Python and R code to do miscellaneous Data Mining tasks. Python code started with the Machine Learning in Action book by Peter Harrington, and since then have moved to using scikit-learn.
Examples from Peter Harrington's Machine Learning in Action (MLIA).
The code is not a direct copy of whats in the book or in the github site, but does the same thing. I have tried to make the code shorter and (at least to me) more understandable.
Data files are not copied over. You will find the data files (of the same name as in the code) in the book's source code site on GitHub.
My solution for the Kaggle Event Recommendation Challenge. Given a training set of users who are interested/not_interested in events, and user and event metadata and some social (user's friends information) metadata, the objective is to order the events in the test set per user, so events with higher probability are recommended first. The approach I have taken is to construct a set of different kinds of recommenders, and construct features from the recommender scores, then build a predictive model (SGD) to predict the value of interested. The distance from the separating hyperplane is the measure of the likelihood of recommendation.
A solution to the Adzuna Salary Prediction Challenge on Kaggle. Given a set of job ads, predict the salary for the job. The solution is incomplete and predicts very poorly. Uses NLTK and Scikit-Learn.

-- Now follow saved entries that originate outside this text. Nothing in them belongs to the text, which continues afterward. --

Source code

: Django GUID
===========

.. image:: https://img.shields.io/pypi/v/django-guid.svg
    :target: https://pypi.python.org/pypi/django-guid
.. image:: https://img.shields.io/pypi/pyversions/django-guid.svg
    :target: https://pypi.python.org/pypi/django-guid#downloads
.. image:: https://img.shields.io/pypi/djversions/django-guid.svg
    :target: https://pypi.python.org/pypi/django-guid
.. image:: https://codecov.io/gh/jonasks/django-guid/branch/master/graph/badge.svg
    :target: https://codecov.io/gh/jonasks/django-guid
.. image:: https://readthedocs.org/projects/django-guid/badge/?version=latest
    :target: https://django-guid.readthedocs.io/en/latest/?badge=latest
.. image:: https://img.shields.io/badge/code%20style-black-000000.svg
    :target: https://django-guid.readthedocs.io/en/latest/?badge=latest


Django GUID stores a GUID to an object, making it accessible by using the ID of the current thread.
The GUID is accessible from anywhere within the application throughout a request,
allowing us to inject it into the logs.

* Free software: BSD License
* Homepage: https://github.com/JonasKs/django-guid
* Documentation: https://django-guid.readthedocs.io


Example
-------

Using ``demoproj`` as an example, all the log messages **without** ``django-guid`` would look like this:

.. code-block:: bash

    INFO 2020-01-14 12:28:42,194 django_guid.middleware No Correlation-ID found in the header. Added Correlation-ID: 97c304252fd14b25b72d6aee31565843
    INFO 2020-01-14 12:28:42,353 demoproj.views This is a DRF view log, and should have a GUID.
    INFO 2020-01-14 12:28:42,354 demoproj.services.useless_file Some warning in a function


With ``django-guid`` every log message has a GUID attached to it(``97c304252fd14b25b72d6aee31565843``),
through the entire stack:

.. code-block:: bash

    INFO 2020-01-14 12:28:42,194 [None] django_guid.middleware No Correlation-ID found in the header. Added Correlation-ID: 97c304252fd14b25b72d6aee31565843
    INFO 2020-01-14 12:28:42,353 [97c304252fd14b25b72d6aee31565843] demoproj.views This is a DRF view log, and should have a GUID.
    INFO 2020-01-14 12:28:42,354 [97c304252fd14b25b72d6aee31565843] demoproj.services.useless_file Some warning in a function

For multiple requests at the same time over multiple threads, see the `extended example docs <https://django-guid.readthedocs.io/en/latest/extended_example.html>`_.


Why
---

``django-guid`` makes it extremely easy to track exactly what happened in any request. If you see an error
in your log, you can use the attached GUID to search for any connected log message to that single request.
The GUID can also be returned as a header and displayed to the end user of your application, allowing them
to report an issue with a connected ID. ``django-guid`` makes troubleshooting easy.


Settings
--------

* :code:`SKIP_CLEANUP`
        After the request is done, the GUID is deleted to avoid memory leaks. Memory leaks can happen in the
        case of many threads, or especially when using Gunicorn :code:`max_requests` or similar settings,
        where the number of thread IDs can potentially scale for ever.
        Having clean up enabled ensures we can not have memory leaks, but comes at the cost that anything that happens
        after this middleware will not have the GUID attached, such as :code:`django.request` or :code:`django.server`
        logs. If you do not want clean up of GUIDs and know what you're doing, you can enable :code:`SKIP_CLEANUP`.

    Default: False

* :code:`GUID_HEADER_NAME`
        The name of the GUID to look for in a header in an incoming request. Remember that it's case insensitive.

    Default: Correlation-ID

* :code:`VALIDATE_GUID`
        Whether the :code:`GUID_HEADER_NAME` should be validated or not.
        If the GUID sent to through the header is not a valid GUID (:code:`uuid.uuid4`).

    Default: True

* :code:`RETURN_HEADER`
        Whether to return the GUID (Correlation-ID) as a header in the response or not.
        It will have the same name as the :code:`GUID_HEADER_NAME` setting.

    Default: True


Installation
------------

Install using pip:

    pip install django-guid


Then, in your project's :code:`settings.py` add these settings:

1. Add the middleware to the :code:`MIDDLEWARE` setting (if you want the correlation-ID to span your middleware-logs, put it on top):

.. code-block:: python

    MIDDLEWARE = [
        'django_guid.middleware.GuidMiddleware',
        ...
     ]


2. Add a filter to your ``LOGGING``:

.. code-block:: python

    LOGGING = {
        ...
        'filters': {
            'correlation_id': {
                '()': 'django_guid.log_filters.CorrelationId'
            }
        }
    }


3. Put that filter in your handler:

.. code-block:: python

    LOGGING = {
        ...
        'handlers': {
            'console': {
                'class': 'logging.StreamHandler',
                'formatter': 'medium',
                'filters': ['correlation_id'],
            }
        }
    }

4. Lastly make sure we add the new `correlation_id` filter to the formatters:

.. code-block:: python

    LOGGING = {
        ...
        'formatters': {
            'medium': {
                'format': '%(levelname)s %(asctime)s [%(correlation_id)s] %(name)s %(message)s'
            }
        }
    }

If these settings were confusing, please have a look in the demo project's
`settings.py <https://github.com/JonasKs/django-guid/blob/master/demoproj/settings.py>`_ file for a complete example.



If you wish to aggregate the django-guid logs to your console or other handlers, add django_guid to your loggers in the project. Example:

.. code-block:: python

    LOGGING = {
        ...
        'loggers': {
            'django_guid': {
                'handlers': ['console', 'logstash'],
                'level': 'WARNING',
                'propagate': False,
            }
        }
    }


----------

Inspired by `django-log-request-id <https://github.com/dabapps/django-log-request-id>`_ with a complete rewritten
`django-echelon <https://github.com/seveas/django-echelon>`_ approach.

A set of visualizations using R. The data was provided as part of a programming assignment using Tableau in the Coursera Introduction to Data Science course. I wanted to see if I could produce something equivalent using R.
Partial/In-progress solutions to Coursera's Social Network Analysis course that I took late 2013. My approach was to solve as many questions as I could without depending on visualization tools such as Gephi or Netlogo (and sometimes my solutions are incorrect) and relying on NetworkX and IGraph.
Code for my Peer Programming Assignment for the Social Network Analysis course on Coursera. I build a graph of people based on the from and to email addresses in the dataset, and investigate various centrality measures and other indicators of node importance (PageRank and HITS Authority) to see how effective they are at finding the guilty (tested against a list of 12 individuals who were found guilty).
Pandas code to answer questions about a evaluation run for multiple recommenders across multiple user neighborhood sizes.
Scikit-Learn code to build and evaluate 3 Naive Bayes classifers to predict if a review is useful, funny or cool. Uses data from the Yelp challenge on Kaggle that requires solutions to also predict number of votes that a review will receive in each category. I wanted to figure out if Sentiment Analysis could be treated as a classification problem (rather than use polarity keywords).